Study: Telephony Costs Inhibiting Latin American Growth

A recent study of Latin American Internet access
providers found that telephone charges are the biggest obstacle on the road to increased Internet usage in that part of the world.

The study from International Data
(IDC) was based on interviews with Internet Service Providers (ISPs), telecommunication service providers, and cable operators in Argentina, Brazil, Chile, Colombia, Mexico, and Venezuela. IDC said the players in these countries handle 40% of the accounts in the Latin American market or approximately 1.2 million Internet users.

Those Internet access providers surveyed said they will spend up to US$6.3 million each on technology in 1998, a combined investment of more than US$390 million, according to IDC. Personal Internet usage accounts for an estimated 60% of all Internet access in Latin America, the study revealed.

Prohibitive telephone charges, however, have a significant impact on the typical Latin American Web user.

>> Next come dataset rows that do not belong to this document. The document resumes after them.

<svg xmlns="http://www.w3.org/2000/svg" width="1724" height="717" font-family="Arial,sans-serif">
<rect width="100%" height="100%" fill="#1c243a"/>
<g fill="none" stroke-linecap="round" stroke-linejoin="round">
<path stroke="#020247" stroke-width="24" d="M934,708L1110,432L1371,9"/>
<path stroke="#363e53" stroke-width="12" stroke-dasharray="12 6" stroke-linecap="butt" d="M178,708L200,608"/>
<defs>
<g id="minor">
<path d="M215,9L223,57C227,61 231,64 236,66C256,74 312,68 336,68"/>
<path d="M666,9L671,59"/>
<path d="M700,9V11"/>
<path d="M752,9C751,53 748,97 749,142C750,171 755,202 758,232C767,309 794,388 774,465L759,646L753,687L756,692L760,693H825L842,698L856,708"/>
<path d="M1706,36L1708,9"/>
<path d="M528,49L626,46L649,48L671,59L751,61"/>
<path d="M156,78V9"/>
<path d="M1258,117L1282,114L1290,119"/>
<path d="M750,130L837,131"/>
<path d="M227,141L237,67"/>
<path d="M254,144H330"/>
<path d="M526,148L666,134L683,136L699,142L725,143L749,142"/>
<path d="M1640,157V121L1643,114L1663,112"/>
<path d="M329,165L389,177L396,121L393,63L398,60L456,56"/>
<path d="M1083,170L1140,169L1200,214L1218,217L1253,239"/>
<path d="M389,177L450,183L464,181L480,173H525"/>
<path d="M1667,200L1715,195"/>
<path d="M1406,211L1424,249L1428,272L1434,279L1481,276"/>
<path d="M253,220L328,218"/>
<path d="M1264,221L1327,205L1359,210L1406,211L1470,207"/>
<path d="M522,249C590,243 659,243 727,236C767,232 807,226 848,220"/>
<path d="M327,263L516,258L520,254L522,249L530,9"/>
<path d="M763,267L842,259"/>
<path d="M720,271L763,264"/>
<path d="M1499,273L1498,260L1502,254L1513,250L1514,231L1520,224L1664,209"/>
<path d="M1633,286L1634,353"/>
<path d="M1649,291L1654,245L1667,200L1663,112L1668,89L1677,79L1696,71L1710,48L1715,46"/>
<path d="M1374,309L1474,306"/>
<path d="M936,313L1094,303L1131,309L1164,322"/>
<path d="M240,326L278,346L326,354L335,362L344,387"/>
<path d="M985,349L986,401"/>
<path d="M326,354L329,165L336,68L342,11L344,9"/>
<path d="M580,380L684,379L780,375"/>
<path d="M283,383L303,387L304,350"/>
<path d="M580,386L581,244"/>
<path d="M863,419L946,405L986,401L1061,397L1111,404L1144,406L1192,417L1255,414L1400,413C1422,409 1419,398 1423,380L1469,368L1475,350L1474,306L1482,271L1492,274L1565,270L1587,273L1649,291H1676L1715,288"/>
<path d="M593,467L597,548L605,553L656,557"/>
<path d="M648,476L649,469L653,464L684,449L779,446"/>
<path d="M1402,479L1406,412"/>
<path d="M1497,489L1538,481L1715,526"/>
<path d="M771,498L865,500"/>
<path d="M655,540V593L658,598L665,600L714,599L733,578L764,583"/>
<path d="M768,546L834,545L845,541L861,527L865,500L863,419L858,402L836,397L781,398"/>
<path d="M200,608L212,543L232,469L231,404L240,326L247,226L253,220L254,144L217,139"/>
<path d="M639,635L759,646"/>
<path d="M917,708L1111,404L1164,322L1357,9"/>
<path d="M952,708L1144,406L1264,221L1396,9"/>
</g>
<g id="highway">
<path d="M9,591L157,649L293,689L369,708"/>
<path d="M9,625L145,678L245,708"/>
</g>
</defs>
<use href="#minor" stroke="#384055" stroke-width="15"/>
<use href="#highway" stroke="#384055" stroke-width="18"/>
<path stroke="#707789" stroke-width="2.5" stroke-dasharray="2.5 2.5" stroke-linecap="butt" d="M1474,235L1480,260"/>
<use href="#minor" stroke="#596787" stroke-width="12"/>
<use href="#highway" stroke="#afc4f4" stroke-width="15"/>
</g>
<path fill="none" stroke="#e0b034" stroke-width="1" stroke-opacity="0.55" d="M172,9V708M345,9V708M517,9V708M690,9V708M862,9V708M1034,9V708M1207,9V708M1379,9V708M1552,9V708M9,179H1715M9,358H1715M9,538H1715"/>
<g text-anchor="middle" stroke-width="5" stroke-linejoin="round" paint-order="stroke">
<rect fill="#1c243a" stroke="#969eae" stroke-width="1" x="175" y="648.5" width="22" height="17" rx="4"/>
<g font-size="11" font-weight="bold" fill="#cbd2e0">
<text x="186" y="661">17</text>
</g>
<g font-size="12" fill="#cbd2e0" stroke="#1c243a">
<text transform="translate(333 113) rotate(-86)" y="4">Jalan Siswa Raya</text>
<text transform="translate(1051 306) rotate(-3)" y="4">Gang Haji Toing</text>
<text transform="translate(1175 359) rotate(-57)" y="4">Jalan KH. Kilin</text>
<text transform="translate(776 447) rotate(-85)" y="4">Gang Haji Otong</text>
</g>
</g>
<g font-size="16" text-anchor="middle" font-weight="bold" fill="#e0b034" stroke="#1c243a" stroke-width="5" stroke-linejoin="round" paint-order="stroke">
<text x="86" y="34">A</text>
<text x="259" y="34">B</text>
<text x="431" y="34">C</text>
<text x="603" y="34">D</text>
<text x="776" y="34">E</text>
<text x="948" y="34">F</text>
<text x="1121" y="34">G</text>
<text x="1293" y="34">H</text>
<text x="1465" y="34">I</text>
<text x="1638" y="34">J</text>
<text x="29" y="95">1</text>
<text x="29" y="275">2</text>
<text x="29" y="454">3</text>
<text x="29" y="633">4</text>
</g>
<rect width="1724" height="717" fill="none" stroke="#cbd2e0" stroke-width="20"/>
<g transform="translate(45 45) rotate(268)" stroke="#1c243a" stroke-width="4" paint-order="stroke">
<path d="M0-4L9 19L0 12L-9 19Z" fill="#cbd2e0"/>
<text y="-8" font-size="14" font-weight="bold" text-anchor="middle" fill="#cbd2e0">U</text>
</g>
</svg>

The average American Netizen usually makes just one payment to an ISP for Net access, while the Latin American user must pay for ISP connectivity and per-minute charges to local phone companies for every minute they are online, according to IDC.

“Despite a heterogeneous nature of the regional market, basic telephony costs remain the single largest inhibitor to greater growth in Internet usage in Latin America,” said Annika Alford, research manager, IDC Latin America.

“These per-minute costs have allowed cable Internet access pushers in the regions to position themselves as low-cost alternatives to traditional analog dial-up access,” added Alford.

Since cable operators can offer users potentially higher bandwidth and
price advantages, interest in cable Internet access is growing
significantly in Latin America, IDC said. The seven surveyed cable operators in the region predicted cable account growth would represent the greatest increase of all the access types, accounting for a 504% surge for the year.

The IDC study also reported that Brazil had the strongest consumer market with approximately 79% of all accounts in the home, while Mexico represented the lowest consumer penetration with only 29% of total accounts from the home.

Other findings include:

  • Latin American Internet access providers typically had two links to the Internet backbone in the United States
  • One-third of those surveyed used MCI for their connections to the
    backbone in the U.S.
  • Sprint was the second preferred link with 26% of the sample
  • Leading providers of domestic connections to the Internet backbone were Embratel, Avantel, and ImpSat.

Overall, surveyed access providers were optimistic about growth in 1999, the study said. The group forecasted a 90% increase in the total number of accounts they will service next year. Dial-up accounts are forecasted to grow 87% in 1999, and dedicated accounts are expected to increase 124%.